[Saved entries]
▶

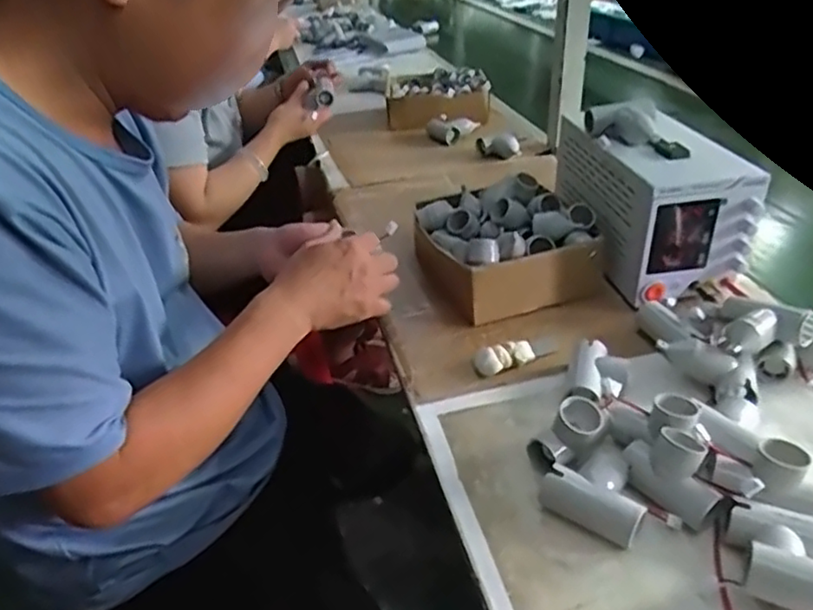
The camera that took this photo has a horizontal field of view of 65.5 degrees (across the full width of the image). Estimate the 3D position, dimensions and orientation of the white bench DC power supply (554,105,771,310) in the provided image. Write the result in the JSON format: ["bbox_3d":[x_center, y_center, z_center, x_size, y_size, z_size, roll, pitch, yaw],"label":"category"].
[{"bbox_3d":[0.281,-0.137,0.760,0.135,0.145,0.246,-9,33,-8],"label":"white bench DC power supply"}]

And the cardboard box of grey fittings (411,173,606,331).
[{"bbox_3d":[0.118,-0.077,0.775,0.178,0.099,0.196,-10,34,-13],"label":"cardboard box of grey fittings"}]

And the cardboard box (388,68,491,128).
[{"bbox_3d":[0.063,-0.456,1.379,0.211,0.084,0.243,-3,33,0],"label":"cardboard box"}]

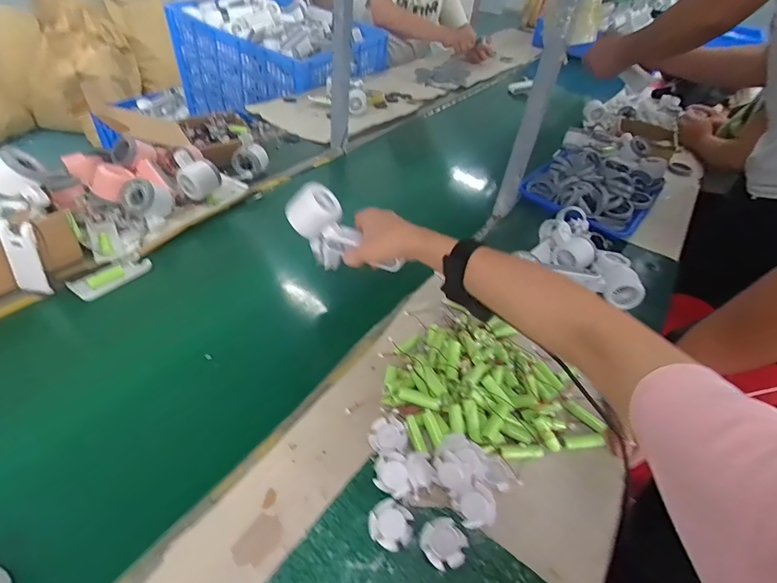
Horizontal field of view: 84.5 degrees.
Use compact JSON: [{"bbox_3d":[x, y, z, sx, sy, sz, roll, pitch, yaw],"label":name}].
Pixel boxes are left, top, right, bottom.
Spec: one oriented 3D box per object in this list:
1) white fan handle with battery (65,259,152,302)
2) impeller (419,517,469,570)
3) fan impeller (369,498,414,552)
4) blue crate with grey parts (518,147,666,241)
[{"bbox_3d":[-0.406,-0.022,0.629,0.037,0.022,0.102,28,45,21],"label":"white fan handle with battery"},{"bbox_3d":[0.054,0.239,0.406,0.042,0.008,0.040,4,41,-4],"label":"impeller"},{"bbox_3d":[0.003,0.225,0.412,0.042,0.013,0.038,27,45,21],"label":"fan impeller"},{"bbox_3d":[0.458,-0.236,0.933,0.320,0.058,0.240,-29,53,-34],"label":"blue crate with grey parts"}]

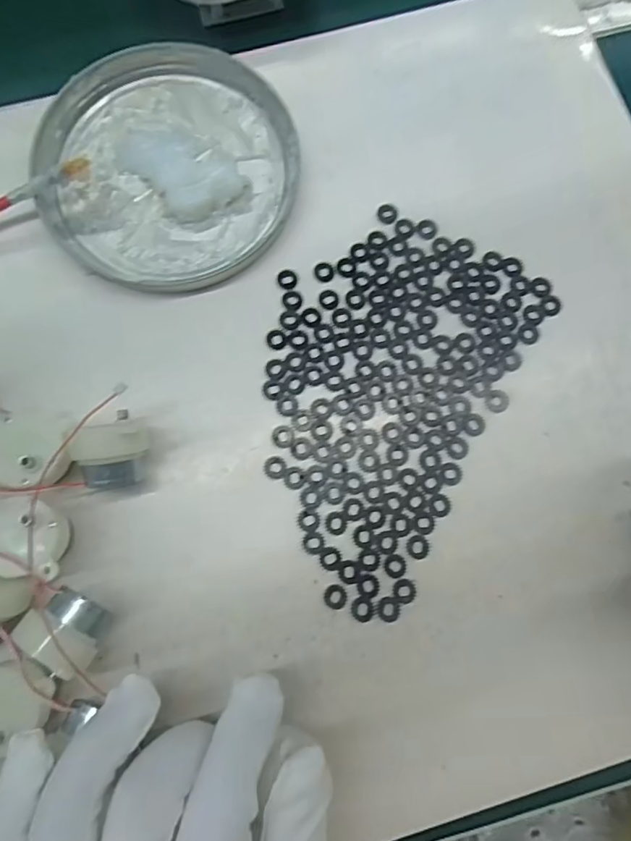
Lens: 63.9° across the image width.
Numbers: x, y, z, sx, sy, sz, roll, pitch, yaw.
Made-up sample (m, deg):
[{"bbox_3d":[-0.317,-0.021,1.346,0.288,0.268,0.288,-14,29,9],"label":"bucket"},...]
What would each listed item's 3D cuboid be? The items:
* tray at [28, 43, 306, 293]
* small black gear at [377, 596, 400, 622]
[{"bbox_3d":[-0.076,-0.132,0.258,0.126,0.012,0.127,0,79,0],"label":"tray"},{"bbox_3d":[0.032,0.083,0.222,0.009,0.004,0.011,-5,79,-1],"label":"small black gear"}]

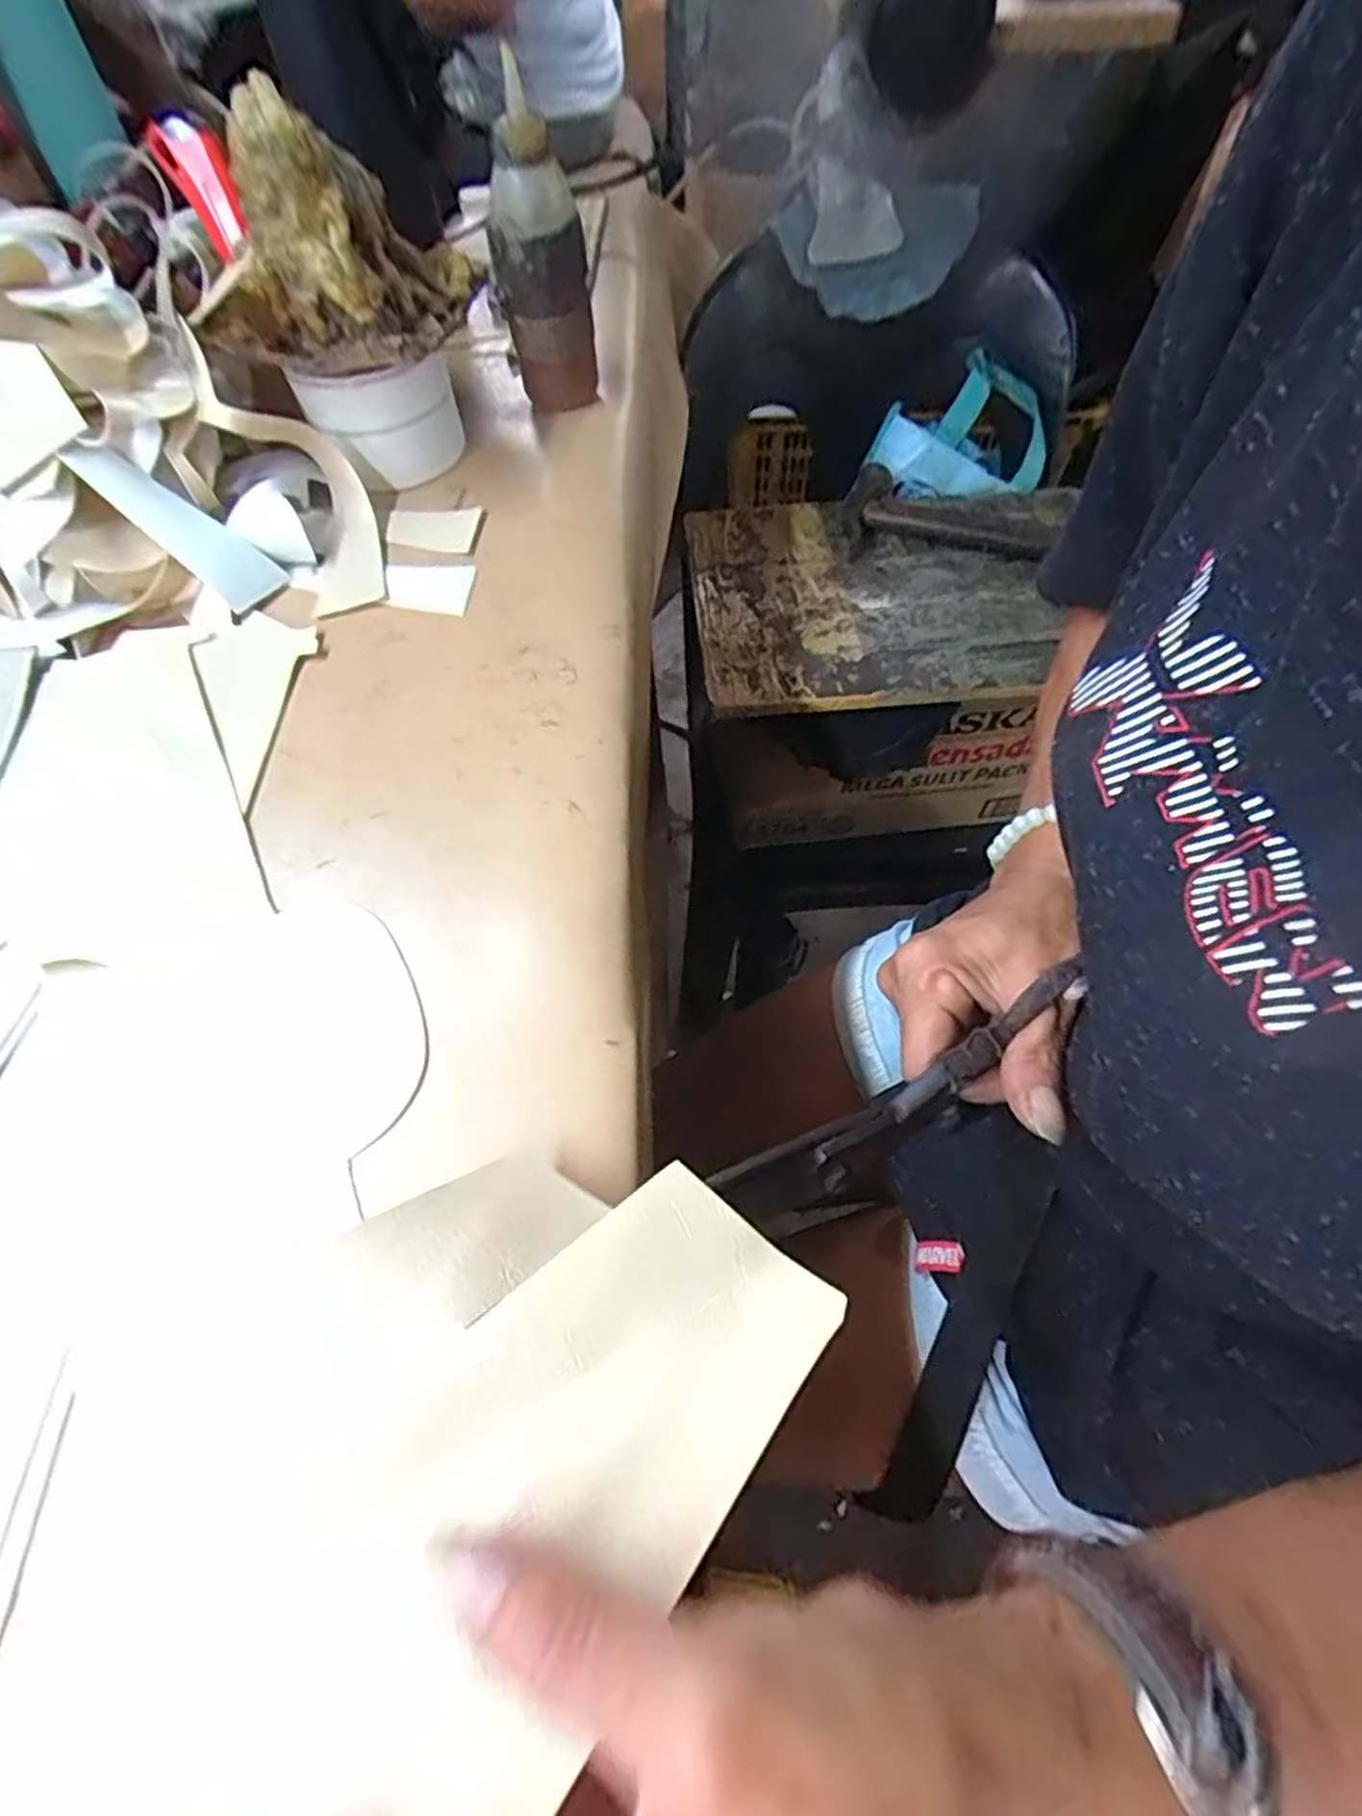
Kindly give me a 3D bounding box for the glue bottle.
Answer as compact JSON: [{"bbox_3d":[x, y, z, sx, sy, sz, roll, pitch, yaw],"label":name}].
[{"bbox_3d":[-0.078,-0.355,0.436,0.051,0.141,0.039,-9,59,-6],"label":"glue bottle"}]

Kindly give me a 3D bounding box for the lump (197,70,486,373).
[{"bbox_3d":[-0.172,-0.332,0.375,0.108,0.085,0.111,7,59,7],"label":"lump"}]

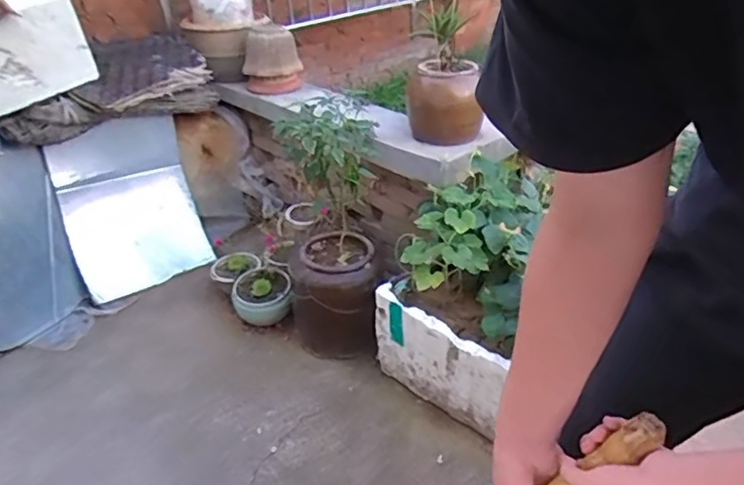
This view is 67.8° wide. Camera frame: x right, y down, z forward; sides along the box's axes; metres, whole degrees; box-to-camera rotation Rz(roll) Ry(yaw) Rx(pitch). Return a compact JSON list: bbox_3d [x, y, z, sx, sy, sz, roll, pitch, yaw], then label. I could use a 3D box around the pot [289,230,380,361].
[{"bbox_3d":[-0.109,0.152,1.626,0.243,0.267,0.246,-7,32,-7],"label":"pot"}]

◀

Exercise goal ▸ Word for word, repeat only the lines from the line containing "Kindly give me a 3D bounding box for the lump" through the end of the data, without any pictures.

Result of the exercise ▸
Kindly give me a 3D bounding box for the lump (197,70,486,373).
[{"bbox_3d":[-0.172,-0.332,0.375,0.108,0.085,0.111,7,59,7],"label":"lump"}]

This view is 67.8° wide. Camera frame: x right, y down, z forward; sides along the box's axes; metres, whole degrees; box-to-camera rotation Rz(roll) Ry(yaw) Rx(pitch). Return a compact JSON list: bbox_3d [x, y, z, sx, sy, sz, roll, pitch, yaw], then label. I could use a 3D box around the pot [289,230,380,361].
[{"bbox_3d":[-0.109,0.152,1.626,0.243,0.267,0.246,-7,32,-7],"label":"pot"}]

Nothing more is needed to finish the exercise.